*REQUIRED TASKS*:
a. In the guide on using MPI and CUDA on Satori, condense the paragraph beginning "The following example SLURM batch script heading" into a short bulleted list that keeps its main facts.
b. From the guide on using MPI and CUDA on Satori, return verbatim the part that opens with the words containing "Using MPI and" and closes with "correct OpenMPI modules.".

*SELECTED EXTRACT*:

- - - - -

Using MPI and CUDA on Satori

Leveraging multiple GPUs in a CUDA program with MPI is supported by CUDA aware MPI installations on Satori. CUDA aware MPI from Slurm batch scripts are supported through system modules based on OpenMPI. To use CUDA aware MPI, source codes and libraries that involve MPI may need to be recompiled with the correct OpenMPI modules.

Getting started

The following modules are needed to work with CUDA aware MPI codes

module purge all
module add spack
module add cuda/10.1
module load openmpi/3.1.4-pmi-cuda-ucx

Compiling

Codes and libraries that make MPI calls against CUDA device memory pointers need to be compiled using the MPI compilation wrappers e.g. mpicc, mpiCC, mpicxx, mpic++, mpif77, mpif90, mpifort from the openmpi/3.1.4-pmi-cuda-ucx OpenMPI module. The CUDA runtime library needs to be added as a link library, e.g. -lcudart.

A typical compilation setup is

module purge all
module add spack
module add cuda/10.1
module load openmpi/3.1.4-pmi-cuda-ucx
mpiCC MYFILE.cc -lcudart

Submiting a batch script

Batch script header

The following example SLURM batch script heading illustrates requesting 8 GPUs on 2 nodes with exclusive access. In this example the #SBATCH control commands are requesting one MPI rank for each GPU, so cpus-per-task, ntasks-per-core and threads-per-core are set to 1. The start of the batch scripts selects the modules needed for OpenMPI CUDA aware MPI with SLURM integration.

- - - - -

*STORED DATA*:

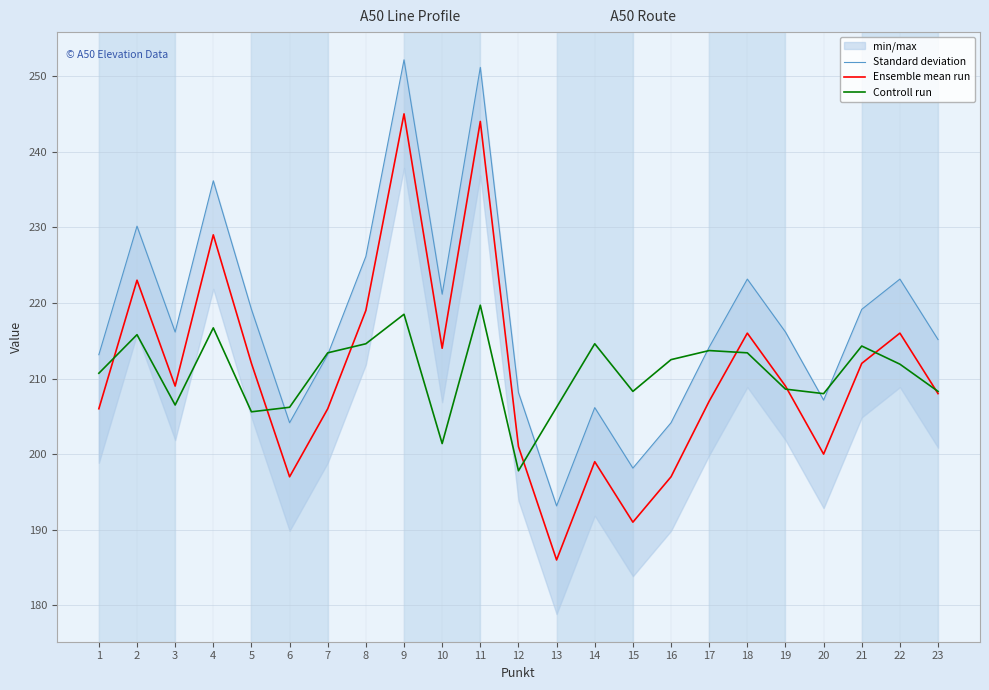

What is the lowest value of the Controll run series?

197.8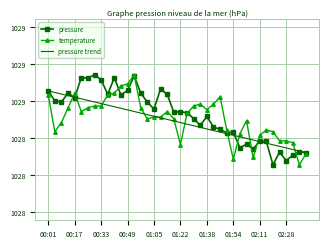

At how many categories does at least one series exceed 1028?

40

- - - - -

*EXERCISE SOLUTIONS*:
a.
- The example SLURM batch script heading requests 8 GPUs on 2 nodes with exclusive access.
- The #SBATCH control commands request one MPI rank per GPU, so cpus-per-task, ntasks-per-core and threads-per-core are all set to 1.
- The script begins by selecting the modules needed for OpenMPI CUDA aware MPI with SLURM integration.

b.
Using MPI and CUDA on Satori

Leveraging multiple GPUs in a CUDA program with MPI is supported by CUDA aware MPI installations on Satori. CUDA aware MPI from Slurm batch scripts are supported through system modules based on OpenMPI. To use CUDA aware MPI, source codes and libraries that involve MPI may need to be recompiled with the correct OpenMPI modules.